• _Text to read_:
As a user of this map, you decide yourself how much you want to reduce subsidies and where to invest the money. In the upper left corner, you can move the control for "Reduction of fossil fuel subsidies" to the right to up to 100%. Afterwards, you may adjust the access rate targets for water, electricity, sanitation and telecommunication with the controls below. Following the United Nations Sustainable Development Goals, we assume that the funds released by cutting subsidies will be invested in infrastructure facilities over a period of 15 years. The different colors of the countries on the map then indicate which of them can accomplish the access targets you selected by using the freed up subsidy money.
This approach is particularly interesting for countries that have substantial infrastructure access gaps. Countries, on the other hand, that already provide access to all four infrastructure types to at least 90 percent of their population are not considered in this map—these are light blue. If you want to simulate, for example, that 50 instead of 35 percent of the people in Angola have access to electricity, just set the control for electricity to 50 percent. The access target automatically applies to all countries on the map, which means that countries which already have an access rate of 50 percent and above do not need to invest any more money in this particular infrastructure.
By moving the mouse over the individual countries, you can see the respective amounts of money that is missing to achieve the target rate you chose. If you would like to consider just one type of infrastructure at a time across all countries, you can turn off the others at the top of the screen. Of special interest may be the Republic of the Congo, Zimbabwe, Zambia, Cape Verde, Angola and Nigeria, as well as Indonesia or India. These countries have particularly high fossil fuel subsidies and—at the same time—a huge need to catch up in terms of infrastructure access.

• _What the task requires_:
In the text on the subsidy map, over what period are the funds freed by cutting subsidies assumed to be invested in infrastructure?

• _Dataset content_:
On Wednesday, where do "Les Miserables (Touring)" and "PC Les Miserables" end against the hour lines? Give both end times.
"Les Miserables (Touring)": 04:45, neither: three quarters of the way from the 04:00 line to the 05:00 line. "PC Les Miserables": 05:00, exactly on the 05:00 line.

• _Exercise answer_:
Over a period of 15 years.